Fascinating. So a badly optimised game that gets 5 fps represents all games on a platform?
It shouldn't. But it seems to work fine the other way around. 🤷♂️ When a Windows game with bugs comes around it's "PC gaming sucks, there are only bugs. It's a great thing we don't get games on the Mac, so we don't have these! We rather have no games at all than any of that crap". And don't forget the hardware... "But on a PC it requires a 40x0 card to run it properly, that doesn't count! No one is buying these super expensive cards, it's just a tiny, tiny fraction of the market!!!11!!". But when a game runs poorly on a Mac all we hear is "just buy a maxed out Ultra, then it works!" (which is about $6k). And then we have Fort Solis coming to the Mac and all of a sudden this single title means "Mac gaming is thriving, absolute proof that Mac gaming isn't dead.
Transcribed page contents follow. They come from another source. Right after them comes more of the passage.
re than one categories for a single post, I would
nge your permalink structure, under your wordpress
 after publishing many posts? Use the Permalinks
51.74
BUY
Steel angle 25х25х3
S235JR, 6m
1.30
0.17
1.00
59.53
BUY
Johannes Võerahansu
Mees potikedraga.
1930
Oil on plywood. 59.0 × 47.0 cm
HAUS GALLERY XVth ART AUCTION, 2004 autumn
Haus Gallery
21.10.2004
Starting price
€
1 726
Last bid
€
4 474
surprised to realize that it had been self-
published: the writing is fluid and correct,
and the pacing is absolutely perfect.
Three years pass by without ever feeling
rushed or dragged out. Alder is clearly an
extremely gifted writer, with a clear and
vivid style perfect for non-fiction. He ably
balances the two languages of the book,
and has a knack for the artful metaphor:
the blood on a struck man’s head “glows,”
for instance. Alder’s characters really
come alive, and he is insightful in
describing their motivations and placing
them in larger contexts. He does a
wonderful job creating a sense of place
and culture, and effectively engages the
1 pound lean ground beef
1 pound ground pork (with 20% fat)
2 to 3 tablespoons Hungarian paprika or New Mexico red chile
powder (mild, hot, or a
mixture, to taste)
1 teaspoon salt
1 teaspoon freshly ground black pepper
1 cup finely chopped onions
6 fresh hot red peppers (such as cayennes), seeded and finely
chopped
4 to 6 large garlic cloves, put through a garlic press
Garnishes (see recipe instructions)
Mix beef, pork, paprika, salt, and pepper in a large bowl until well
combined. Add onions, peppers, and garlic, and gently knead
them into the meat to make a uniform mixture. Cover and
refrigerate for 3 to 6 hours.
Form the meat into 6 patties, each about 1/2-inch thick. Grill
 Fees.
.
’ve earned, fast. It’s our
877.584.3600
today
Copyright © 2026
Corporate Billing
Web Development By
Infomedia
Developers love the Mac and this is showing it!". So which one is it? Judging based on single or few examples or the full market? Or do we stick to "arguments are only valid when it benefits the Mac and no criticism allowed"?
Sometimes people sure create more problems than solving. When I have a game that runs with 5 fps on platform A, but with 60+ fps on platform B, then I just buy platform B and play there if I want to play the game.
I think some here will really wet their pants after WWDC if Apple manages in time to show the results of their latest shopping spree.